Data entries
>>>

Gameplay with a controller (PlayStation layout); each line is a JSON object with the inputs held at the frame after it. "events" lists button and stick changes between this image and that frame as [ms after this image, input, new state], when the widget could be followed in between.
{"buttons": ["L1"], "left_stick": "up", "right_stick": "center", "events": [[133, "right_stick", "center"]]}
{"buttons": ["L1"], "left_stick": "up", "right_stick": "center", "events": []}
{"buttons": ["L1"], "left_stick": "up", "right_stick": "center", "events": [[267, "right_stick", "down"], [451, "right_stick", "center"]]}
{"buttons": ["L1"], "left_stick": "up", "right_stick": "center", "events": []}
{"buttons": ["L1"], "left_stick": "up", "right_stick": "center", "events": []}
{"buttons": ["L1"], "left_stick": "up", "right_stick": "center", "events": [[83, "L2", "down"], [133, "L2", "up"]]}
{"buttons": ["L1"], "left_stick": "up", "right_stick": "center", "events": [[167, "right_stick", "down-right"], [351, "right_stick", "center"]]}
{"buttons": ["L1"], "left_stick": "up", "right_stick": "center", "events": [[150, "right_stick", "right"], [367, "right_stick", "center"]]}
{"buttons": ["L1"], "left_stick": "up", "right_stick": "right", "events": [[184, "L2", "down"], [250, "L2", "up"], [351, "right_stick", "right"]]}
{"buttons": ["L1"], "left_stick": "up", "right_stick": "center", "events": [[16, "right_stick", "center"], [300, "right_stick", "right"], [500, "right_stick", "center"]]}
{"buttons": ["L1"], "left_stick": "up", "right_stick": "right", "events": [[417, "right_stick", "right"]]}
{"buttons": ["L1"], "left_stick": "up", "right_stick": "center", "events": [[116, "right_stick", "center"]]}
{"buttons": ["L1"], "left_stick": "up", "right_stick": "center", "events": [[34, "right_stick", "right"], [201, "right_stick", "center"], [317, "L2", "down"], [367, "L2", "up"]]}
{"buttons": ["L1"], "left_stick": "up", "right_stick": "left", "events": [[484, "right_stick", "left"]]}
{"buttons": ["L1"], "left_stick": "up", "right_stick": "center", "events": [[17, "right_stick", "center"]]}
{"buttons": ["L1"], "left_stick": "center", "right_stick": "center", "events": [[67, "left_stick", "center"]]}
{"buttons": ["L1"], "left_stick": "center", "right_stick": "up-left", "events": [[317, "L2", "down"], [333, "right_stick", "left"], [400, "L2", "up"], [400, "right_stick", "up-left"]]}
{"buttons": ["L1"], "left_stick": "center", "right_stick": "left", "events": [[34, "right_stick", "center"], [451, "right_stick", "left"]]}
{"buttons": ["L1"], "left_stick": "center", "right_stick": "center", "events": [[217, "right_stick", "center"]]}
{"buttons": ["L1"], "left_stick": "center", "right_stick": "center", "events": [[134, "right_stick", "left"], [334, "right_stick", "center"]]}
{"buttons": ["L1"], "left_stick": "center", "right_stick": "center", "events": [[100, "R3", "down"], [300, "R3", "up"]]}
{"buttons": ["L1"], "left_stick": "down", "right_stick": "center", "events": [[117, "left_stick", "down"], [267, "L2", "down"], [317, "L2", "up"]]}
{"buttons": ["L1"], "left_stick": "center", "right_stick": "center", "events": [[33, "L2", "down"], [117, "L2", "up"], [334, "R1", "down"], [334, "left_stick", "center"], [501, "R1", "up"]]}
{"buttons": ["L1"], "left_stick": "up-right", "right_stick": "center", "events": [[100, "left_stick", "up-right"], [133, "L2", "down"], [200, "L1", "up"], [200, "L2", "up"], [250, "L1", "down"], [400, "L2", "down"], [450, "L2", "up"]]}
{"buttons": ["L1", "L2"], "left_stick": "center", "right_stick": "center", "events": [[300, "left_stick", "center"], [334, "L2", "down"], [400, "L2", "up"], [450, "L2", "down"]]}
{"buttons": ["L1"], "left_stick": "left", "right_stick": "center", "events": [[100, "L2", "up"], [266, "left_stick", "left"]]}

<<<

Reproduce each entry above character for character.

Gameplay with a controller (PlayStation layout); each line is a JSON object with the inputs held at the frame after it. "events" lists button and stick changes between this image and that frame as [ms after this image, input, new state], when the widget could be followed in between.
{"buttons": ["L1"], "left_stick": "up", "right_stick": "center", "events": [[133, "right_stick", "center"]]}
{"buttons": ["L1"], "left_stick": "up", "right_stick": "center", "events": []}
{"buttons": ["L1"], "left_stick": "up", "right_stick": "center", "events": [[267, "right_stick", "down"], [451, "right_stick", "center"]]}
{"buttons": ["L1"], "left_stick": "up", "right_stick": "center", "events": []}
{"buttons": ["L1"], "left_stick": "up", "right_stick": "center", "events": []}
{"buttons": ["L1"], "left_stick": "up", "right_stick": "center", "events": [[83, "L2", "down"], [133, "L2", "up"]]}
{"buttons": ["L1"], "left_stick": "up", "right_stick": "center", "events": [[167, "right_stick", "down-right"], [351, "right_stick", "center"]]}
{"buttons": ["L1"], "left_stick": "up", "right_stick": "center", "events": [[150, "right_stick", "right"], [367, "right_stick", "center"]]}
{"buttons": ["L1"], "left_stick": "up", "right_stick": "right", "events": [[184, "L2", "down"], [250, "L2", "up"], [351, "right_stick", "right"]]}
{"buttons": ["L1"], "left_stick": "up", "right_stick": "center", "events": [[16, "right_stick", "center"], [300, "right_stick", "right"], [500, "right_stick", "center"]]}
{"buttons": ["L1"], "left_stick": "up", "right_stick": "right", "events": [[417, "right_stick", "right"]]}
{"buttons": ["L1"], "left_stick": "up", "right_stick": "center", "events": [[116, "right_stick", "center"]]}
{"buttons": ["L1"], "left_stick": "up", "right_stick": "center", "events": [[34, "right_stick", "right"], [201, "right_stick", "center"], [317, "L2", "down"], [367, "L2", "up"]]}
{"buttons": ["L1"], "left_stick": "up", "right_stick": "left", "events": [[484, "right_stick", "left"]]}
{"buttons": ["L1"], "left_stick": "up", "right_stick": "center", "events": [[17, "right_stick", "center"]]}
{"buttons": ["L1"], "left_stick": "center", "right_stick": "center", "events": [[67, "left_stick", "center"]]}
{"buttons": ["L1"], "left_stick": "center", "right_stick": "up-left", "events": [[317, "L2", "down"], [333, "right_stick", "left"], [400, "L2", "up"], [400, "right_stick", "up-left"]]}
{"buttons": ["L1"], "left_stick": "center", "right_stick": "left", "events": [[34, "right_stick", "center"], [451, "right_stick", "left"]]}
{"buttons": ["L1"], "left_stick": "center", "right_stick": "center", "events": [[217, "right_stick", "center"]]}
{"buttons": ["L1"], "left_stick": "center", "right_stick": "center", "events": [[134, "right_stick", "left"], [334, "right_stick", "center"]]}
{"buttons": ["L1"], "left_stick": "center", "right_stick": "center", "events": [[100, "R3", "down"], [300, "R3", "up"]]}
{"buttons": ["L1"], "left_stick": "down", "right_stick": "center", "events": [[117, "left_stick", "down"], [267, "L2", "down"], [317, "L2", "up"]]}
{"buttons": ["L1"], "left_stick": "center", "right_stick": "center", "events": [[33, "L2", "down"], [117, "L2", "up"], [334, "R1", "down"], [334, "left_stick", "center"], [501, "R1", "up"]]}
{"buttons": ["L1"], "left_stick": "up-right", "right_stick": "center", "events": [[100, "left_stick", "up-right"], [133, "L2", "down"], [200, "L1", "up"], [200, "L2", "up"], [250, "L1", "down"], [400, "L2", "down"], [450, "L2", "up"]]}
{"buttons": ["L1", "L2"], "left_stick": "center", "right_stick": "center", "events": [[300, "left_stick", "center"], [334, "L2", "down"], [400, "L2", "up"], [450, "L2", "down"]]}
{"buttons": ["L1"], "left_stick": "left", "right_stick": "center", "events": [[100, "L2", "up"], [266, "left_stick", "left"]]}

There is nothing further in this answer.